▼第5試合 ONEフライ級(-61.2kg)ムエタイ 3分3R
〇ラマダン・オンダッシュ(レバノン/Tiger Muay Thai)
判定3-0
×スリヤンレック・ポー・イェンイン(タイ/Tor Sangtiennoi)
オンダッシュは4歳からムエタイを学び、中国・アジア諸国のアマチュア大会で活躍。アマチュアでアラブ・ジュニアムエタイ選手権2016~2018年三連覇など108勝3敗5分の戦績を持ち、SNS上で“天才ムエタイ少年”や“怪物”や“神童”と紹介され、プロデビュー後も3連勝したが、2023年6月のK-1で黒田斗真に判定で敗れた。ONE FFには2024年1月から参戦し、ムエタイルールで4戦全勝(2KO)していたが、2025年12月のアリーフ戦で体重超過したうえに判定で敗れた。ハイペースでの打ち合いを好む、運動神経抜群の19歳。今回からフライ級に階級を上げた。
スリヤンレックはラジャダムナンとルンピニーの2大殿堂でランキングに名を連ねたほか、タイのテレビマッチである『ワンソンチャイ』フェザー級王者の肩書を持つ。パンチを得意とするハードパンチャーで、激闘派ファイターとして名を馳せ、2019年12月のK-1名古屋大会に初来日。当時K-1スーパー・バンタム級王者の武居由樹と対戦。合計3度のダウンを奪われて判定で敗れるも、そのたびに立ち上がって武居に反撃。3R終盤には猛反撃に出て武居をヒヤリとさせた。
2020年2月にも再来日したが、軍司泰斗に判定で敗れている。ONEには2023年7月の『ONE Friday Fights 25』から参戦し、ONE戦績は11勝(7KO)6敗。そのうち10回のパフォーマンスボーナスを獲得している。2025年3月の日本大会で龍聖に敗れた後は、2連勝して2連敗、また2連勝に。11回のパフォーマンスボーナス最多獲得記録を持つ。戦績は86勝31敗。
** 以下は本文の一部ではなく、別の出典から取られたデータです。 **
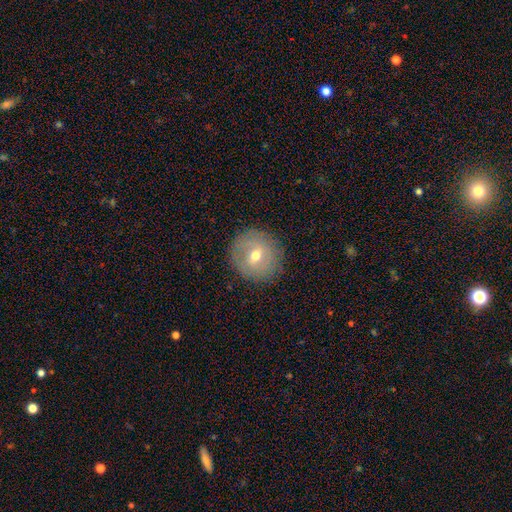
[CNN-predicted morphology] This is possibly a smooth galaxy (53%). How rounded: clearly round (93%). Merging: clearly none (87%).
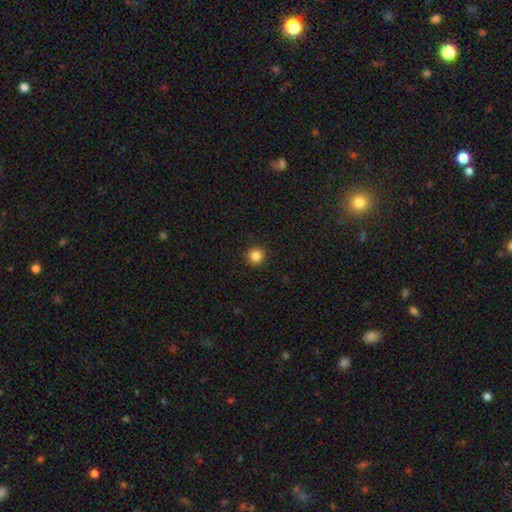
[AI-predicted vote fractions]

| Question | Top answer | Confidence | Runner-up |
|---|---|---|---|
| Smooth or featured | smooth | 85% | star or artifact (12%) |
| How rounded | round | 96% | in between (3%) |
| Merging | none | 93% | minor disturbance (4%) |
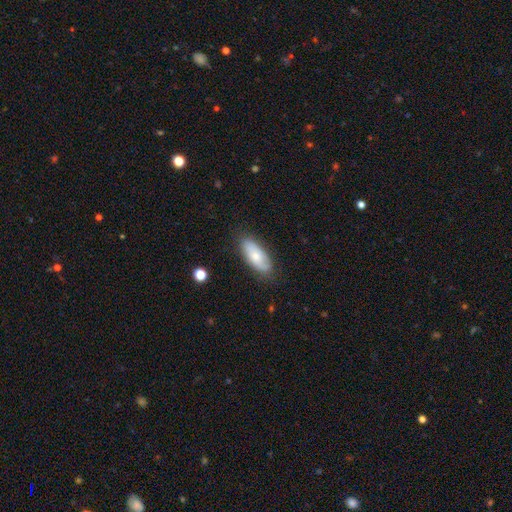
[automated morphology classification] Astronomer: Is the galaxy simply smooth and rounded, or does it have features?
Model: smooth — 66%.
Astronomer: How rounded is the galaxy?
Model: in between — 82%.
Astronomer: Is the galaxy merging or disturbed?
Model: none — 79%.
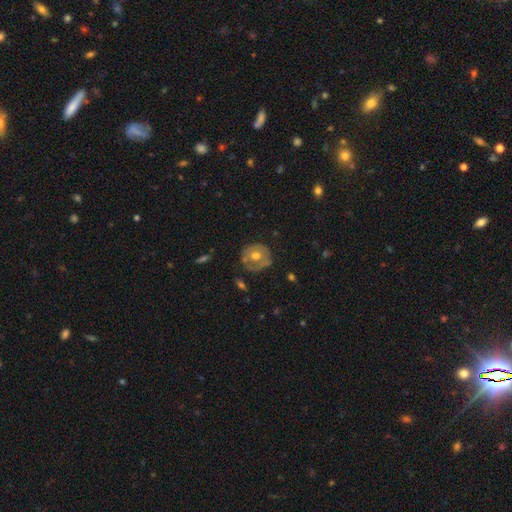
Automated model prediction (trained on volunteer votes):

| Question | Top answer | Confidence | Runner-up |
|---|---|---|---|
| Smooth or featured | featured or disk | 48% | smooth (45%) |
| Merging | none | 67% | minor disturbance (22%) |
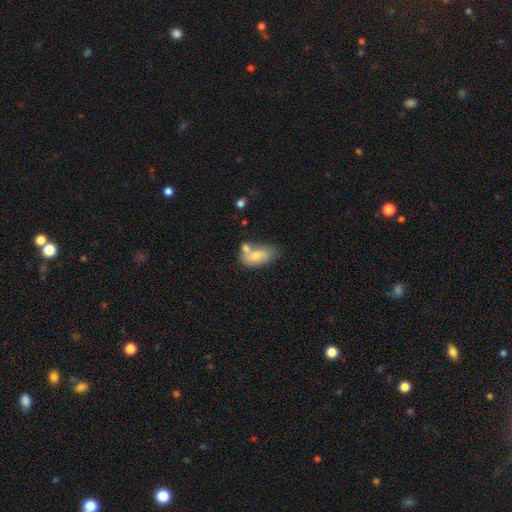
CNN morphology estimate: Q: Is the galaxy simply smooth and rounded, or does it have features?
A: smooth — 65%.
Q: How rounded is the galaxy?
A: in between — 90%.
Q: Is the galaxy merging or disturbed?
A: none — 37%.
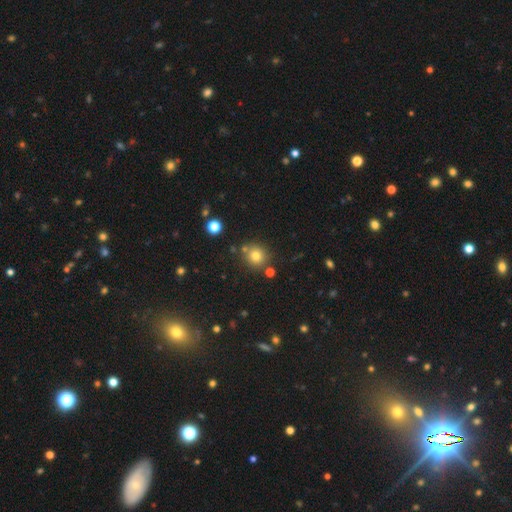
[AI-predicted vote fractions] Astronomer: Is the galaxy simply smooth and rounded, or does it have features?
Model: smooth — 78%.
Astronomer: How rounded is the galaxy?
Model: round — 90%.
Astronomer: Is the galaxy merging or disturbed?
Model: none — 79%.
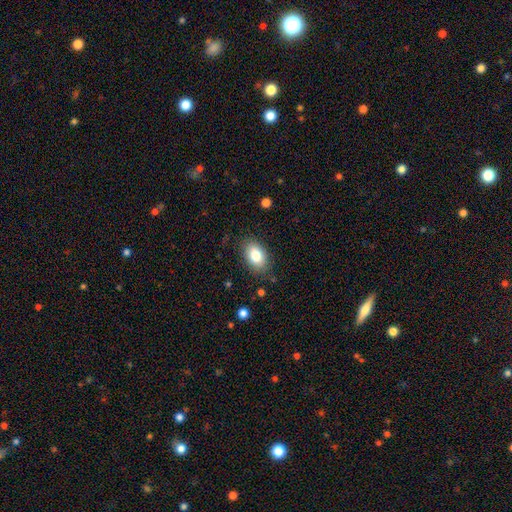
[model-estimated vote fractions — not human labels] Smooth or featured: smooth — 82% (featured or disk — 10%)
How rounded: in between — 88% (round — 11%)
Merging: none — 83% (minor disturbance — 12%)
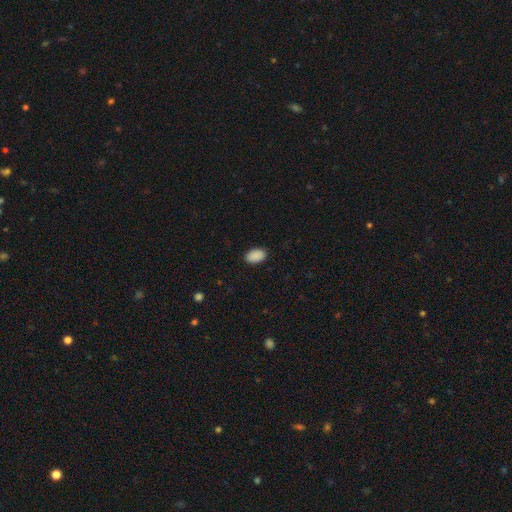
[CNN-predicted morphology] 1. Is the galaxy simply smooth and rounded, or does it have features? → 90% smooth, 7% star or artifact, 3% featured or disk.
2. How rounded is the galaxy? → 91% in between, 7% round, 1% cigar-shaped.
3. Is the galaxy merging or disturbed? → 88% none, 9% minor disturbance, 2% major disturbance, 1% merger.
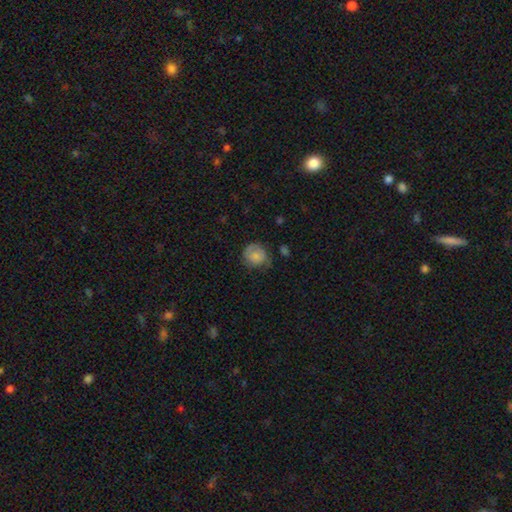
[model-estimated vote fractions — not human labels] smooth 76%, featured or disk 17%, star or artifact 8%. Down the decision tree: how rounded — round (82%); merging — none (57%).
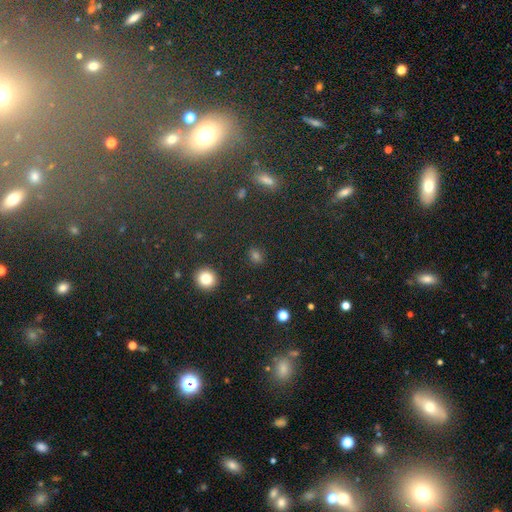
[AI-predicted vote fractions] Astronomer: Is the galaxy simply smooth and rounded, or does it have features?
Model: smooth — 51% (runner-up: star or artifact, 37%).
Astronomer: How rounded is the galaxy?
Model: round — 56% (runner-up: in between, 37%).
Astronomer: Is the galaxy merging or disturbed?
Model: none — 76%.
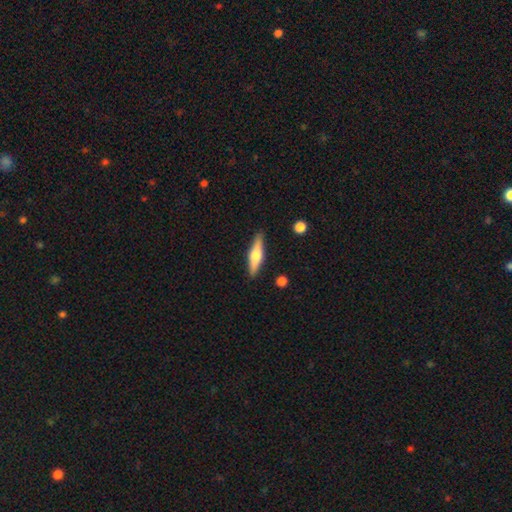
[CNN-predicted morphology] Q: Smooth or featured?
A: featured or disk (54%); runner-up: smooth (41%)
Q: Edge-on disk?
A: yes (95%); runner-up: no (5%)
Q: Edge-on bulge?
A: rounded (90%); runner-up: boxy (7%)
Q: Merging?
A: none (88%); runner-up: minor disturbance (8%)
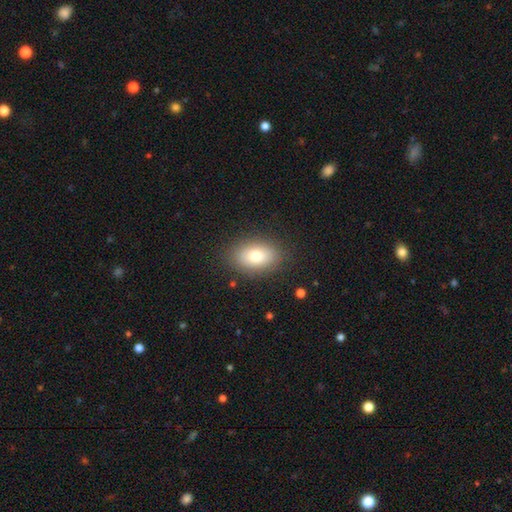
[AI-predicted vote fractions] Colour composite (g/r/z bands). It shows a smooth galaxy with no disk features (77%) that is in between round and cigar-shaped (85%). Merging: none (87%).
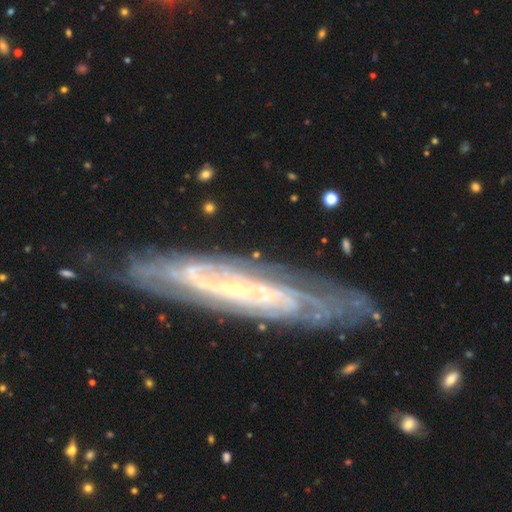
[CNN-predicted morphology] type=featured or disk (86%); edge-on=no (74%); bar=no (54%); spiral arms=yes (93%); winding=tight (68%); arm count=can't tell (43%); bulge=small (69%); merging=none (73%).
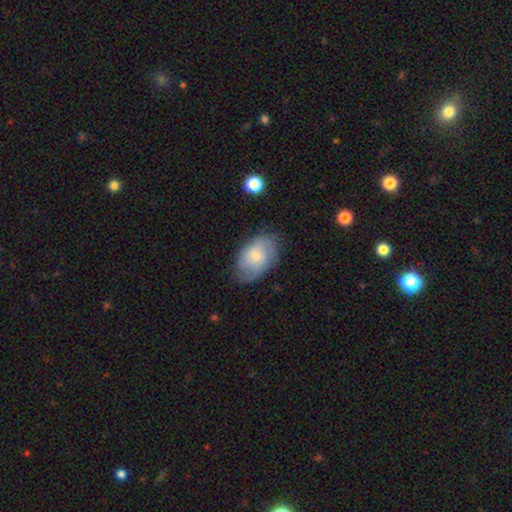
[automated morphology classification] type=featured or disk (49%); merging=none (67%).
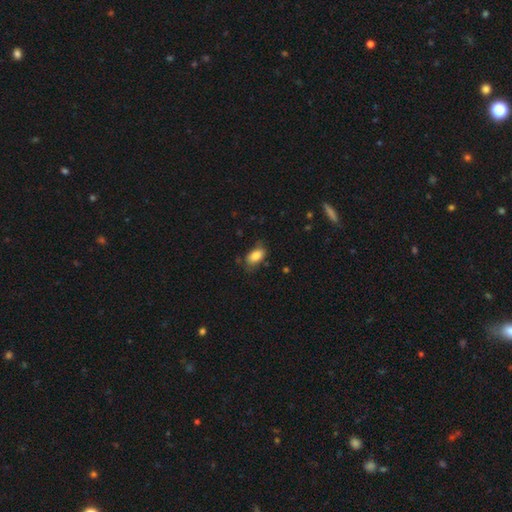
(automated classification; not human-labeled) This appears to be a smooth galaxy with no disk features (84%) that is in between round and cigar-shaped (90%). Merging: none (71%).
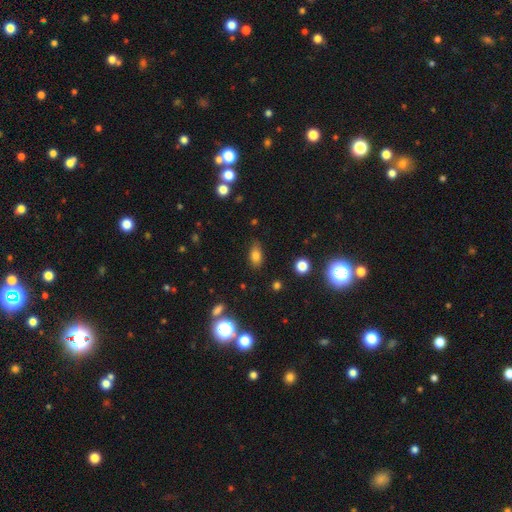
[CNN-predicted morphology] smooth-or-featured: smooth: 78% | star or artifact: 13% | featured or disk: 9%
  how-rounded: in between: 85% | round: 10% | cigar-shaped: 5%
  merging: none: 79% | minor disturbance: 16% | major disturbance: 3% | merger: 2%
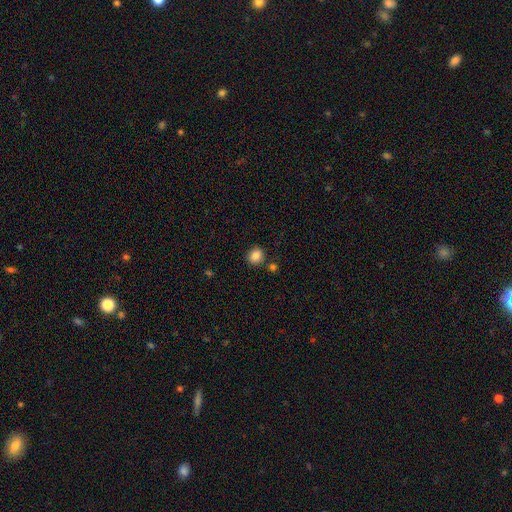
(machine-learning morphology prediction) A smooth galaxy with no disk features (85%) that is round (77%). Merging: none (83%).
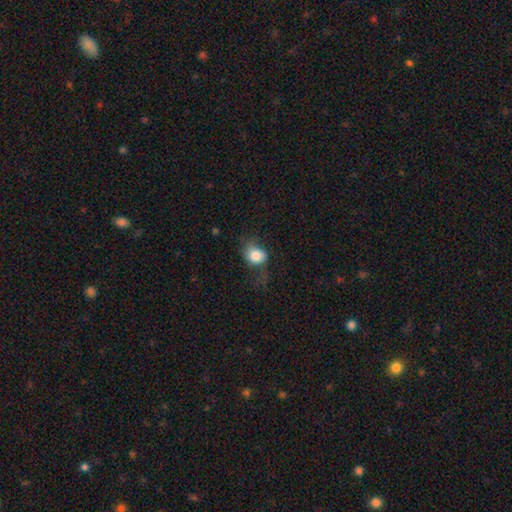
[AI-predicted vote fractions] Smooth or featured? smooth (78%)
How rounded? in between (51%)
Merging? none (42%)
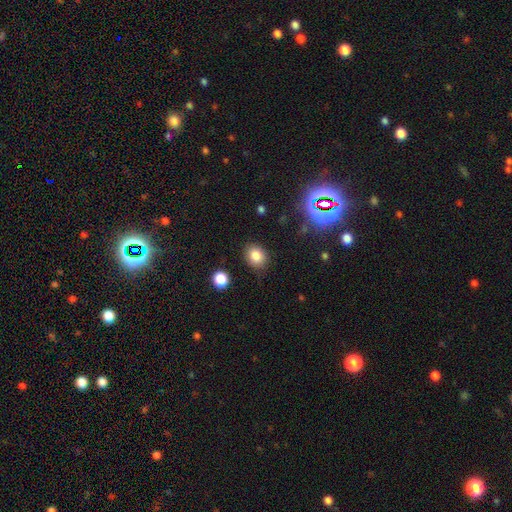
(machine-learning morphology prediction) Overall: smooth (82%). How rounded: round (58%; in between 41%). Merging: none (83%).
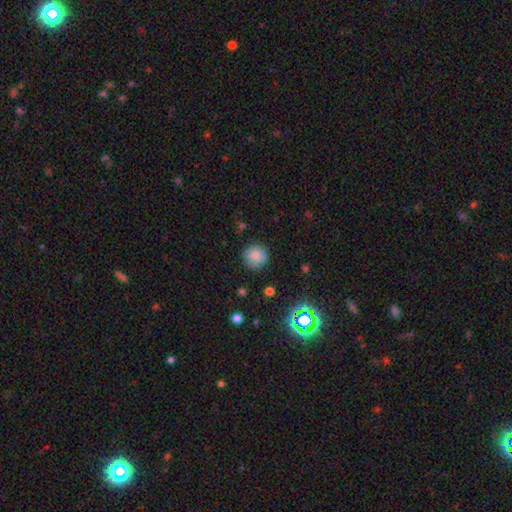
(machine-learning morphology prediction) The model was most divided on "smooth or featured": smooth: 82%, star or artifact: 12%, featured or disk: 6%. More confident: how rounded — round (94%); merging — none (86%).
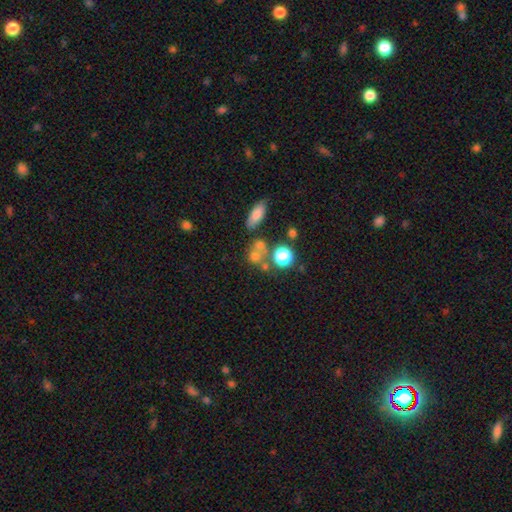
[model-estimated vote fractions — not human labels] Morphology: type=smooth (64%); roundness=round (73%); merging=none (43%).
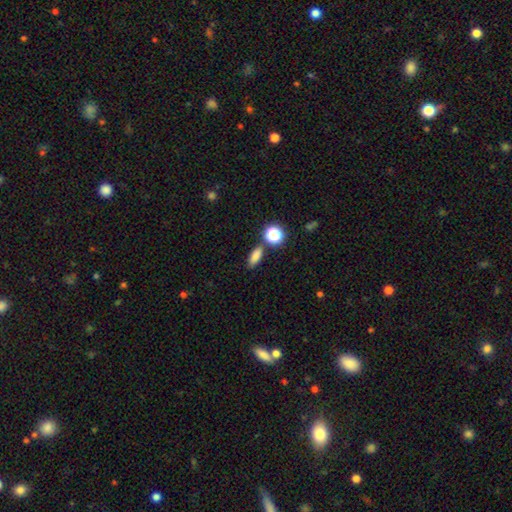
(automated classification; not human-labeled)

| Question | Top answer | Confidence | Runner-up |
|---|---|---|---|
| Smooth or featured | smooth | 80% | star or artifact (13%) |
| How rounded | in between | 72% | cigar-shaped (15%) |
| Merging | none | 78% | minor disturbance (11%) |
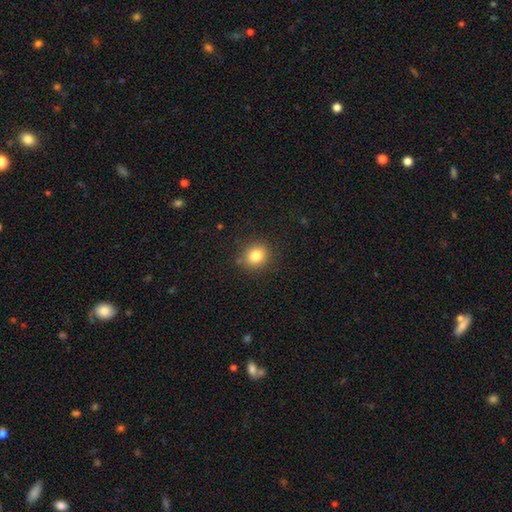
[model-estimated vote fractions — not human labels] Smooth or featured: smooth — 82% (star or artifact — 12%)
How rounded: round — 81% (in between — 18%)
Merging: none — 87% (minor disturbance — 9%)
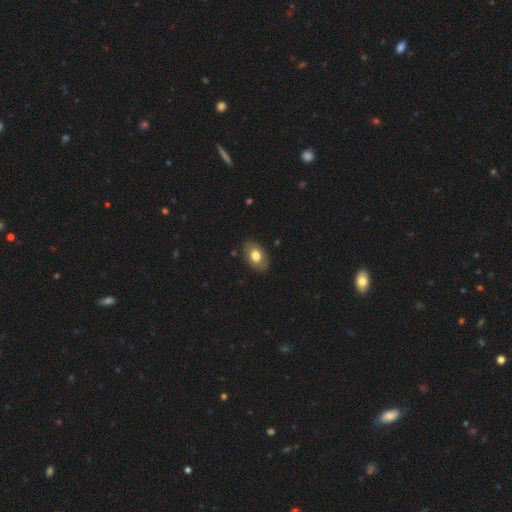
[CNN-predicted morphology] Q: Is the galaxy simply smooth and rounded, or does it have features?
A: smooth — 73%.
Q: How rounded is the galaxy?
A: in between — 88%.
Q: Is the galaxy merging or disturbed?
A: none — 84%.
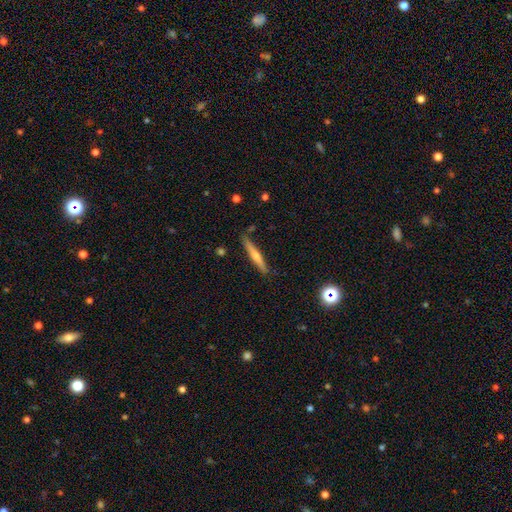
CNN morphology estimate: This is possibly a featured or disk galaxy (58%). It is clearly viewed edge-on (97%). Edge-on bulge: likely rounded (76%). Merging: clearly none (86%).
1R、両者フェイントをかけ合う。オンダッシュが左フックからの右ストレートを飛び込むと同時に打ち、スリヤンレックが後方へ大きく吹っ飛ぶ。さらに強烈な左ボディから左フックを打つオンダッシュ。左ボディを空振りすると、すかさずそのまま回転してバックハンドブローへ。さらに右フックからの左ボディ。

スリヤンレックは右ローを蹴るもオンダッシュに蹴り足をすくわれて転倒。またも左ボディをヒットさせるオンダッシュ。スリヤンレックも左フックを合わせに行った。

2R、スリヤンレックが右ハイをヒット、さらに右カーフ。オンダッシュは前に出て行って右フックを打ち、スリヤンレックがスリップ。スピードとキレのある左右フックを放つオンダッシュに、スリヤンレックもフルスイングで応戦する。

互いにカーフは警戒し、足を引いてかわす。飛び込むオンダッシュが左ボディを強打、コーなへ詰めて左右フックと左ボディ、さらに飛びヒザ。ダウン寸前まで追い込まれたスリヤンレックだが、ここは脱出。しかし、もう一度コーナーへ追い詰められ左ボディの連打をもらってついにダウン。

左ボディと右フックで追い詰めるオンダッシュにスリヤンレックは飛びヒザ。前に出るオンダッシュが左フックでスリヤンレックをグラつかせ、コーナーへ追い込んで左ボディ、左右フックのフルスイング。

3R、前に出てくるスリヤンレックを左ハイ、ジャブで迎え撃つオンダッシュ。スリヤンレックは潜り込んでの右ボディ。オンダッシュも左フックの連打から左ボディ、さらに左フック、飛びヒザ。スリヤンレックも左右フックで反撃。フルスイングして前に出るスリヤンレックに、オンダッシュは左ハイを放つが尻もち。

前へ出るスリヤンレックが右フック、右カーフ。動きが止まったオンダッシュを追い詰めていくが、オンダッシュは頭を振ってスリヤンレックのパンチをかわす。逆転を狙うスリヤンレックが右ボディ、前に出て左右ボディを狙っていくが、オンダッシュもジャブを突いて逃げ切り態勢。

脅威のタフネスで逆転を狙ったスリヤンレックだったが、ダウンを奪い返すことは出来ず。判定3-0でオンダッシュが勝利の雄叫びをあげた。

オンダッシュは「スリヤンレックを尊敬しています。3Rはディフェンスもしっかり出来るので攻防しているのを見せたかったんです。次はヨハン・ガザリと戦いたい。ぜひ拳を交えましょう」と勝利者インタビューに答えた。